Each side of square ABCD has length 1 unit. Points P and Q are on AB, and DA, respectively. Find angle PCQ if the perimeter of triangle APQ is 2.
I used trigonometry to solve this problem, and my answer is 45 degrees. I would like to know if there are any other, more elegant methods to solve this problem.

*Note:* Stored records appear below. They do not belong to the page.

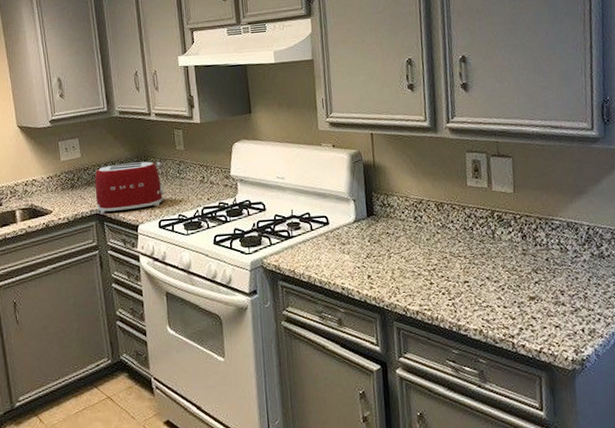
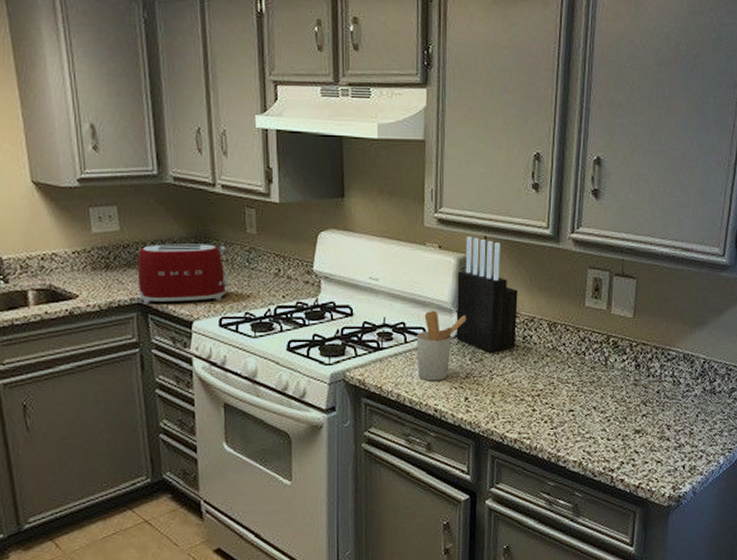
utensil holder: none [320,200,363,263] -> present [416,310,467,381]
knife block: none [351,135,408,234] -> present [456,237,518,353]

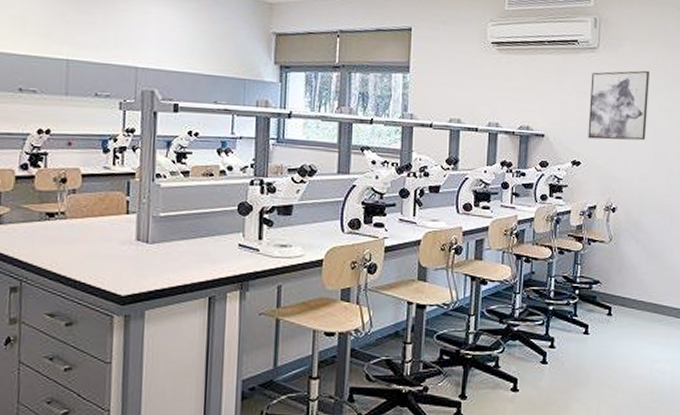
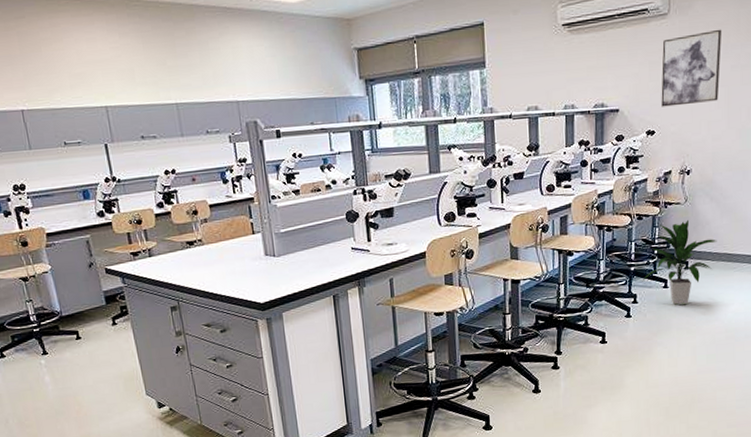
indoor plant: none [561,260,643,357] -> present [642,219,717,305]

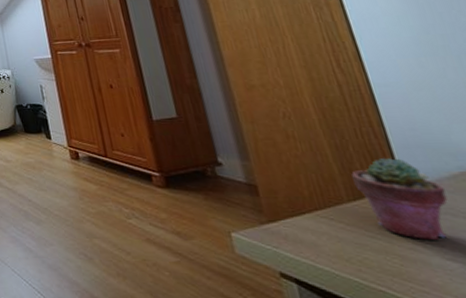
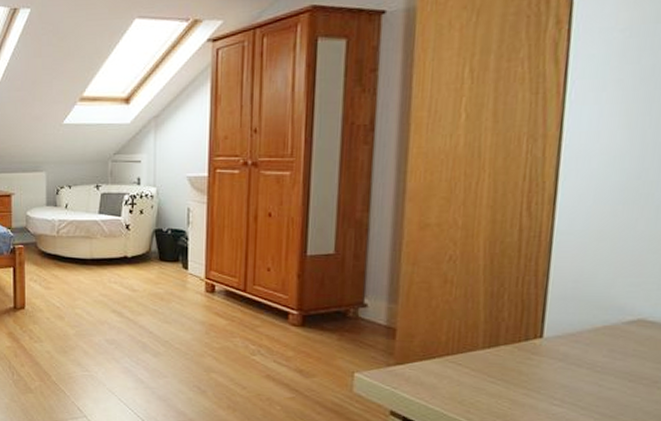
potted succulent: present [351,158,448,240] -> none [495,308,581,387]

Notice that since the perimeter of $APQ$ is $2$ (i.e., half of that of the square), we have $AB+AD = AQ+AP+PQ$ and $AB+AD = AQ+QD +AP+PB$. Combining these two equations obtain, $PQ = QD+PB$. Thus, there is a point $X$ on $PQ$ such that $PX = PB$ and $QX = QD$. With this in mind, extend $PB$ to a point $W$ in the same direction but with $PW = PQ$. Similarly extend $QD$ to a point $V$ such that $QV = PQ$. Now let angle $QCD = \theta$ and angle $PCB = \alpha$. Notice that triangle $PQC$ is congruent to triangles $QCV$ and $PCW$ and also that triangle $DCV$ is congruent to triangle $PBC$. Hence it follows that the angle $PCQ$ is $\theta +\alpha$, and that $2\theta+2\alpha = 90^\circ$ which gives the required $45$ degree angle.